Les parlementaires affirment maintenir une position déjà exprimée mais ignorée par l’institution. Ils estiment agir par souci de « cohérence » et pour « protéger la dignité » du Parlement. À leurs yeux, les Questions d’actualité, censées permettre un contrôle républicain du gouvernement, auraient été transformées en une plateforme de « confrontation partisane » alimentée par les interventions du Premier ministre, jugées opportunistes et marquées par des attaques.

L’opposition critique également l’organisation de la séance. Elle rejette le code de conduite imposé, notamment la limitation à 13 questions pour plus de 25 ministères, la répartition jugée inéquitable du temps de parole, ainsi qu’un dispositif permettant au groupe PASTEF de poser trois questions successives avant toute intervention des autres groupes. Un cadre qui, selon eux, « réduit la portée du contrôle parlementaire » et marginalise leurs prérogatives.

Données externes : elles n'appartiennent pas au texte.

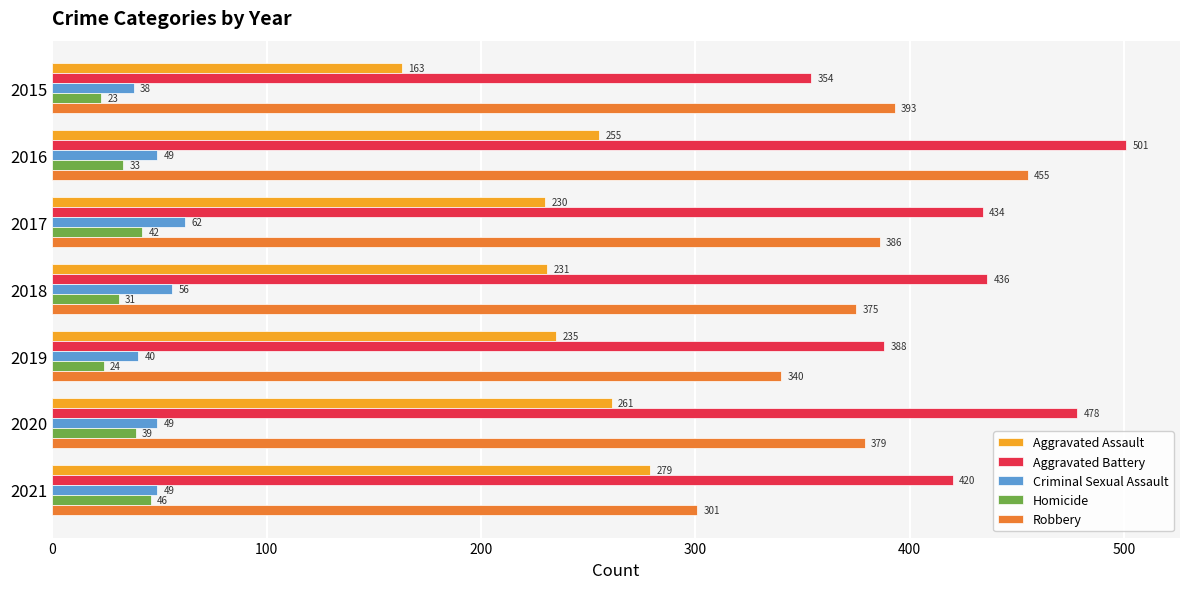

What is the difference between the maximum and minimum values in the Aggravated Assault series?

116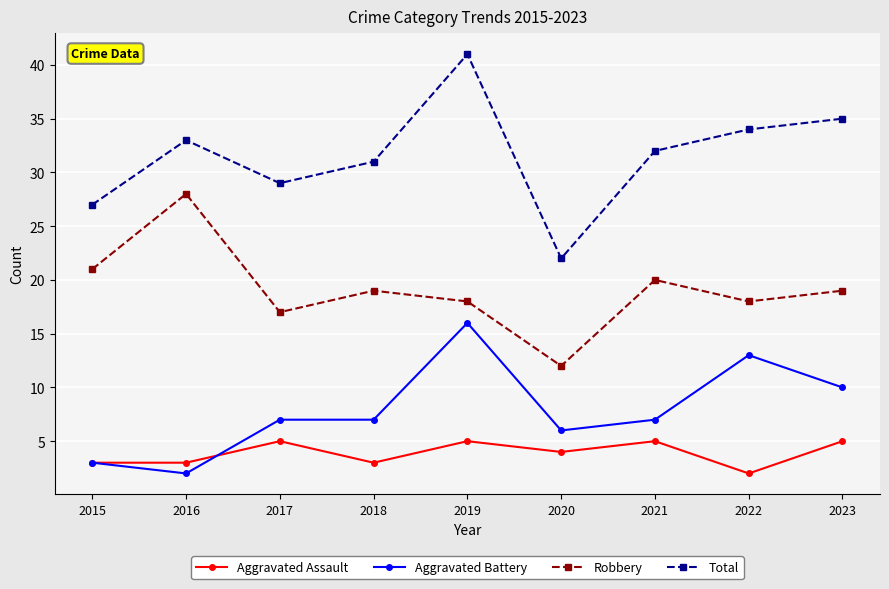

Which series changed the most between 2016 and 2020?

Robbery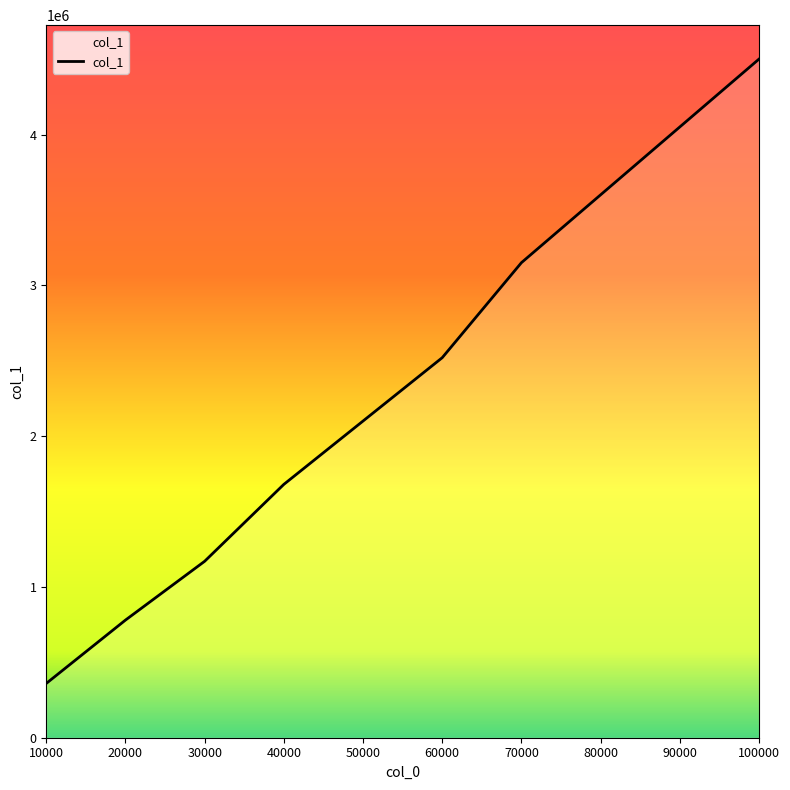

Reading left to right, list all the values displayed in this chart.

360042	780044	1170050	1680046	2100049	2520052	3150051	3600048	4050060	4500051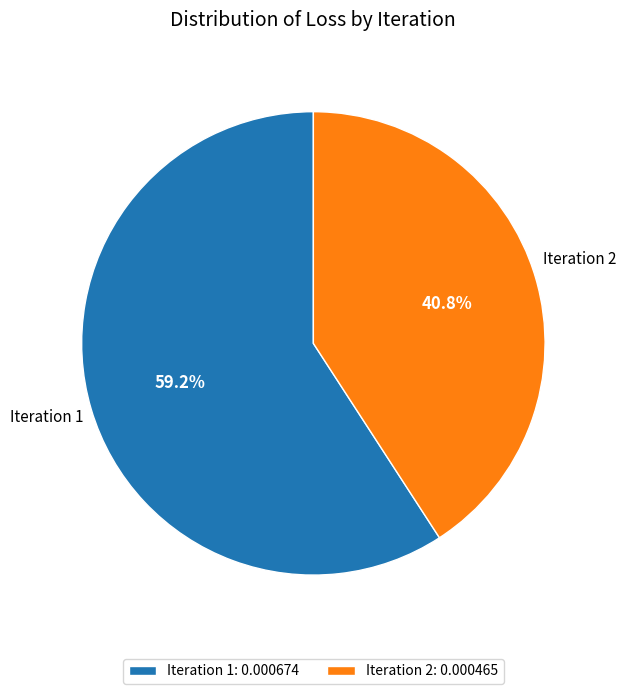

Count the number of slices in the pie.

2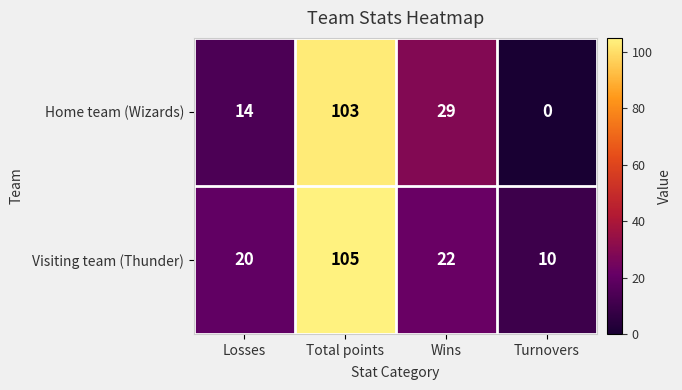

Which category has the highest value across all series?

Total points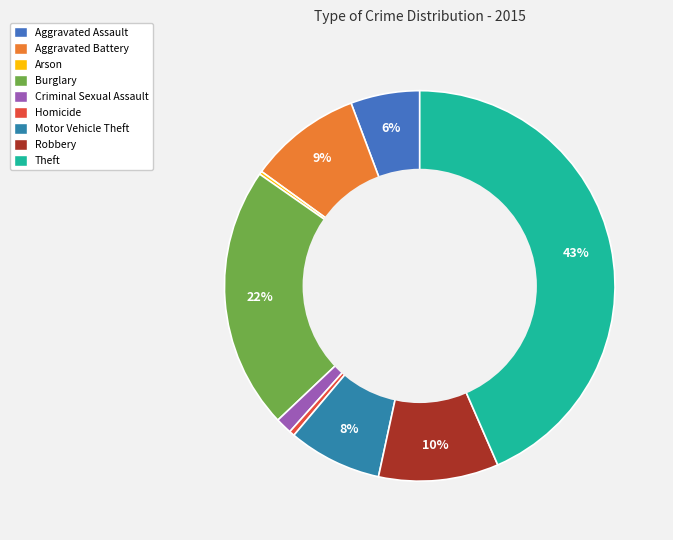

To the nearest percent, what is the average slice percentage?

11%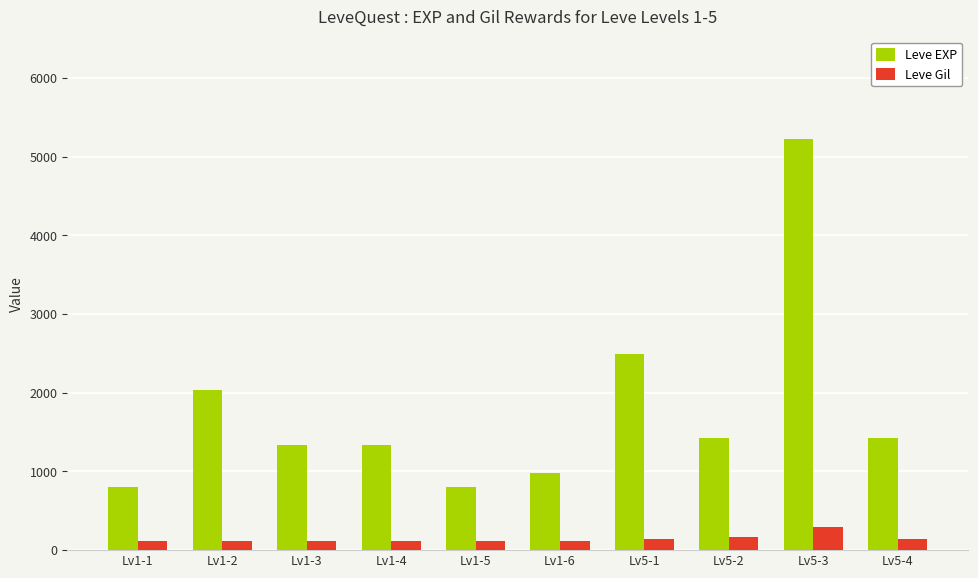

What is the approximate value of Leve EXP at Lv5-1?

2490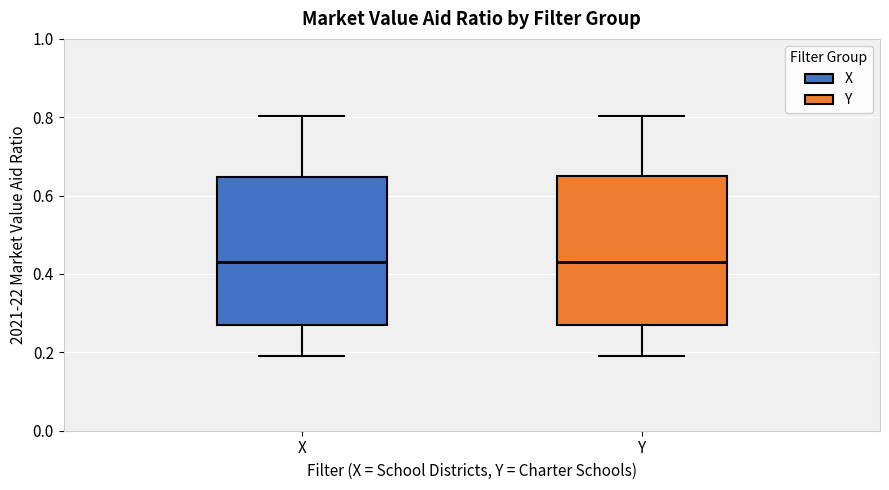

Reading left to right, read every box against the y-axis: the position of its median line, the range the box covers, and the ends of its whiskers. The values are not printed on the chart, so give them approximately, as read against the axis.

X: median 0.44, box 0.26 to 0.64, whiskers 0.20 to 0.80
Y: median 0.44, box 0.26 to 0.64, whiskers 0.20 to 0.80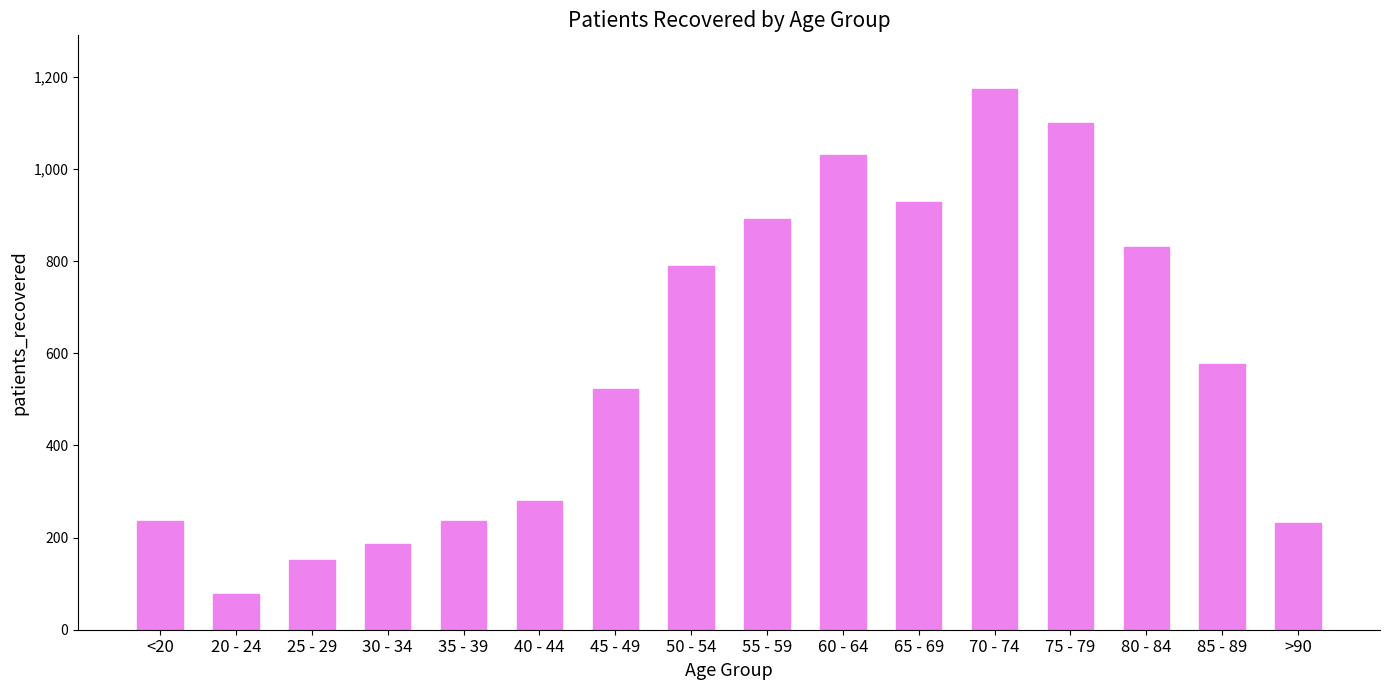

What is the difference between the maximum and second lowest values?

1021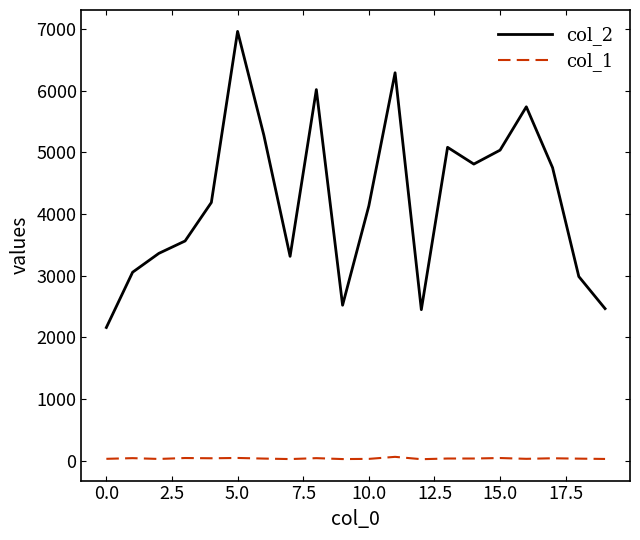

Count the number of data series in this chart.

2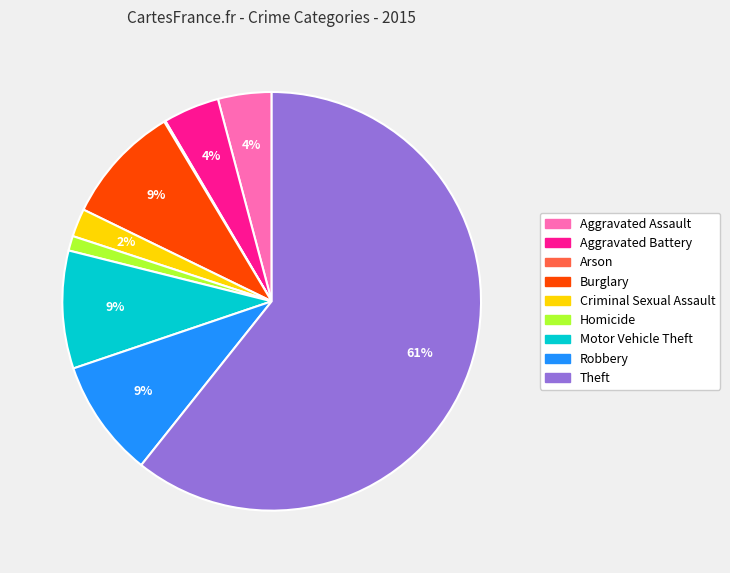

The Homicide slice represents 12% of the pie. True or false?

False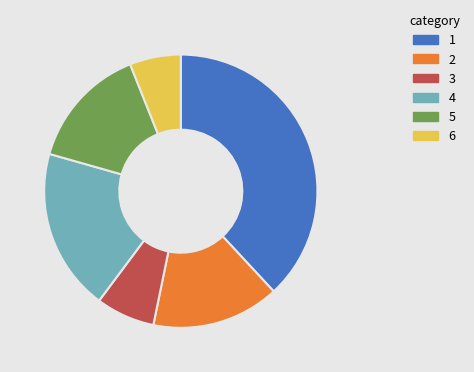

Count the number of slices in the pie.

6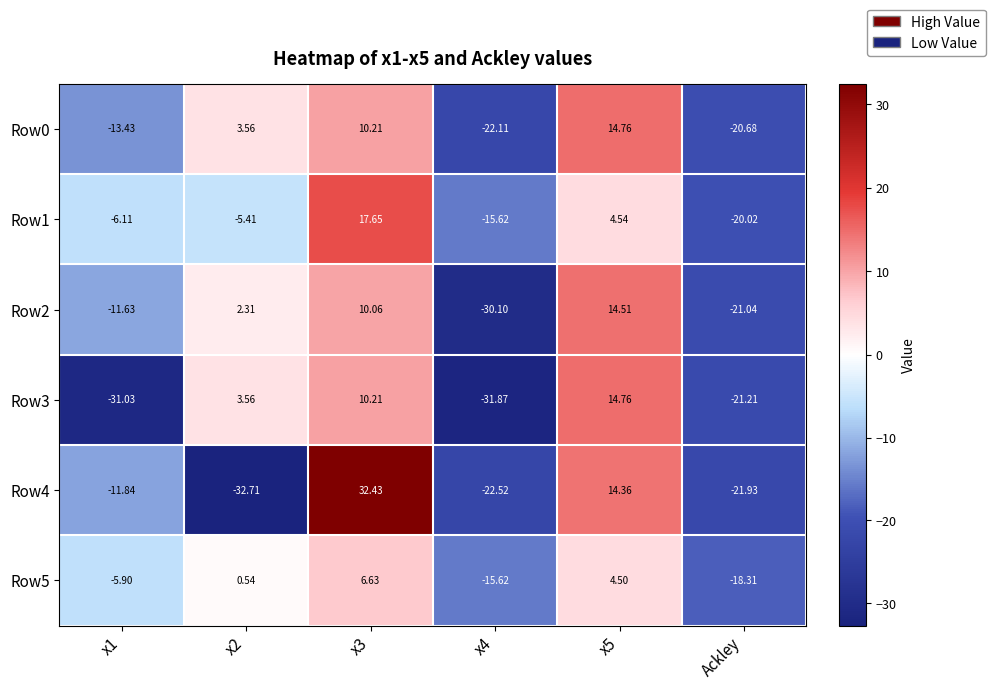

How many distinct data groups are displayed?

6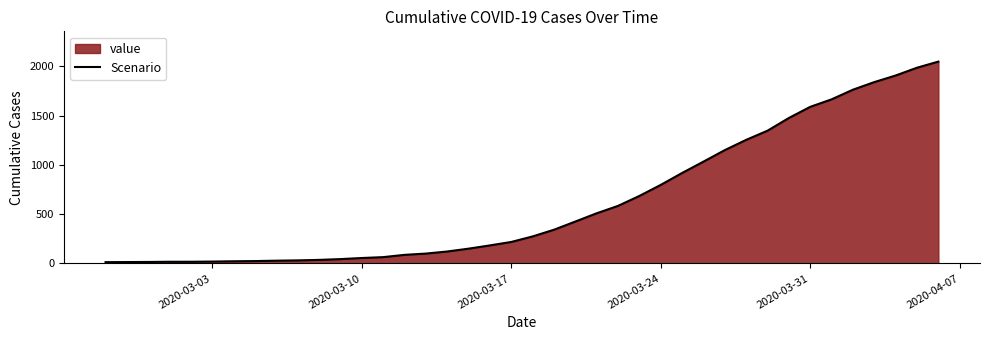

What is the minimum value shown in the chart?

13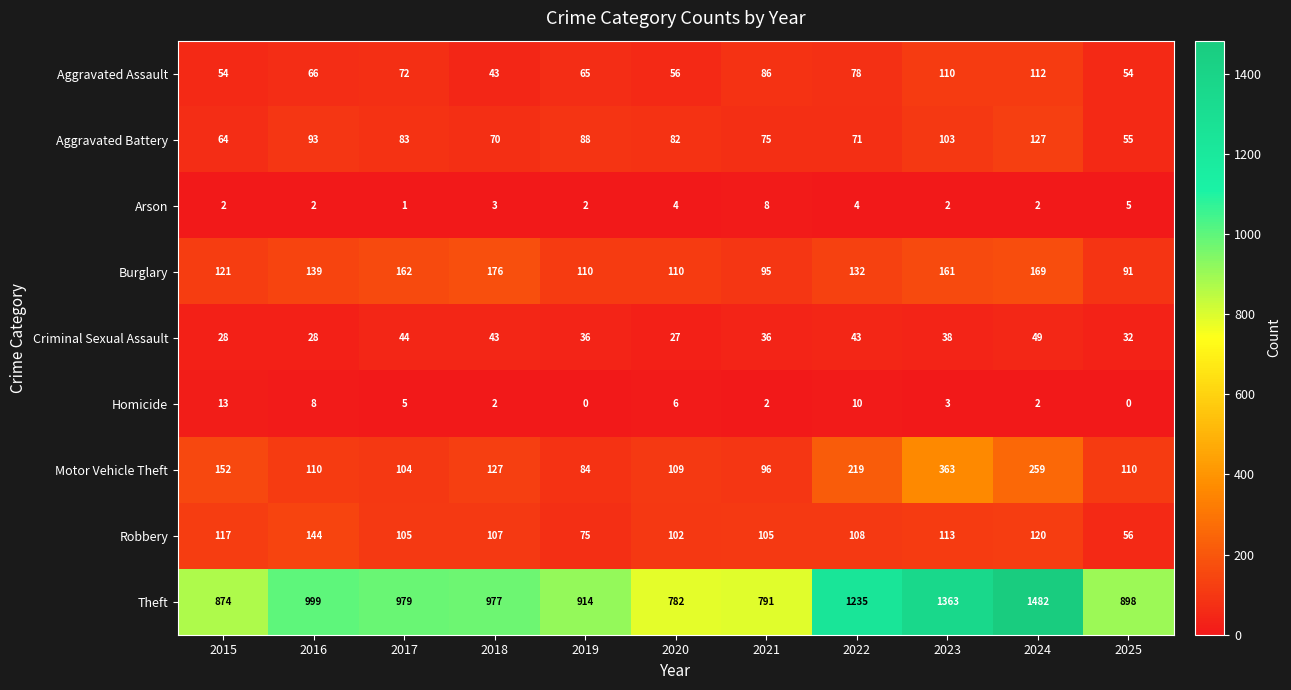

What is the difference between the Criminal Sexual Assault values at 2025 and 2021?

4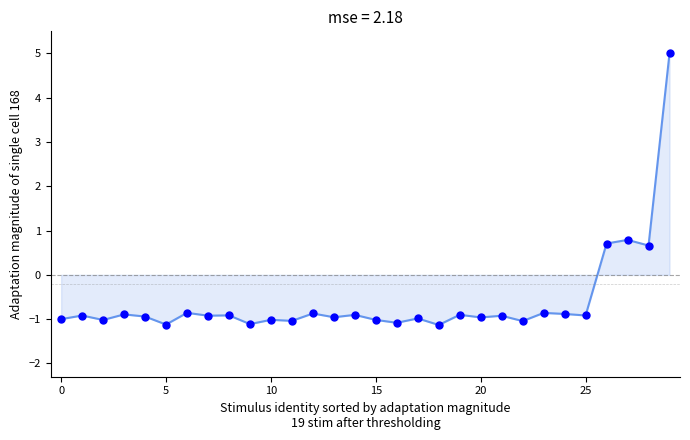

What is the difference between the maximum and minimum values?

6.1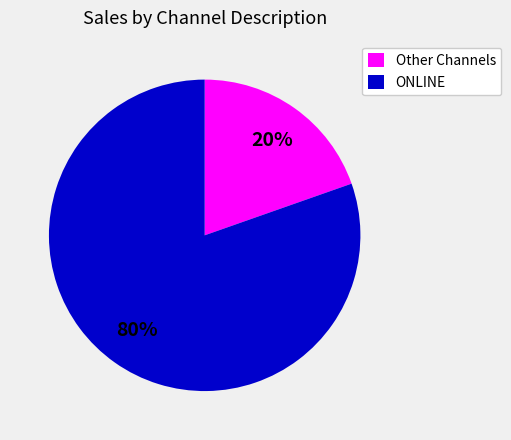

Between ONLINE and Other Channels, which is larger?

ONLINE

À quelques heures de l’ouverture de la session budgétaire, les députés estiment que la priorité doit aller au vote du budget de l’État, déterminant pour les secteurs essentiels tels que l’éducation, la santé, la sécurité, l’emploi ou le pouvoir d’achat. Ils refusent ainsi de participer à une séance qu’ils considèrent « détournée de son objet » au profit de calculs politiques.